New SEBI rules were necessary, but would they be workable?
On 11 September, SEBI announced key changes to the design and composition of multi-cap funds. These funds give the investors exposure across large caps, mid caps and small caps. What are the key changes made and what were the triggers for these changes?
What SEBI has recommended
With reference to multi-cap funds, SEBI has made two key recommendations. Firstly, the regulator has now made it mandatory for multi-cap funds to have at least 75% exposure to equity and equity related instruments. In the past, it used to be 65% giving the manager a lot more leeway to look at temporary opportunities in debt or even hold cash in the interim period. That leeway has been substantially reduced by SEBI.
The second change announced by SEBI is a lot more significant from an asset allocation perspective. It mandates that 25% of the allocation of the multi-cap fund must at least be allocated to large caps, mid caps and small caps as part of the new shift. This is important because the current asset allocation by multi cap funds is largely skewed in favor of large cap funds. Currently, over 65% of the assets of multi-cap funds are allocated to large caps with just about 15% and 10% allocated to mid caps and small caps respectively. That raises issues of a big shift in investment portfolios of the multi cap funds and could also pose a challenge in terms of liquidity.

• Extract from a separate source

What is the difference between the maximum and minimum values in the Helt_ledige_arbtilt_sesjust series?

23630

SEBI is definitely justified
There is an eminent logic to the change made by SEBI. Most multi-cap funds have up to 80% of their allocation in large caps and hence many of the multi cap funds are not very different in their performance compared to large caps. Secondly, the whole purpose of SEBI reclassifying funds in 2018 was ensuring that the fund nomenclature reflected the purpose and the portfolio composition of the particular fund. There were two problems here. Firstly, many multi-cap funds were almost indistinguishable from large cap funds and defeated the purpose they were intended for. Also, multi-cap definition had given too much leeway to the fund manager and had almost become like a dynamic fund. That needed to be changed.
Will this benefit small stocks?
Prima facie, small stocks will benefit. Multi Cap funds have an AUM of Rs.1.47 trillion with over 65% in large caps and just about 15% in mid caps and 10% in small caps. The inflows into mid caps and small caps should be Rs.14,000 crore and Rs.20,000 crore respectively. Clearly, that is going to imply a lot of selling in large caps and big buying in small caps and mid caps. While that should support the price of smaller stocks, it could create a major liquidity challenge in the small cap and mid cap space. The intent is good, but it may be slightly impractical in implementation!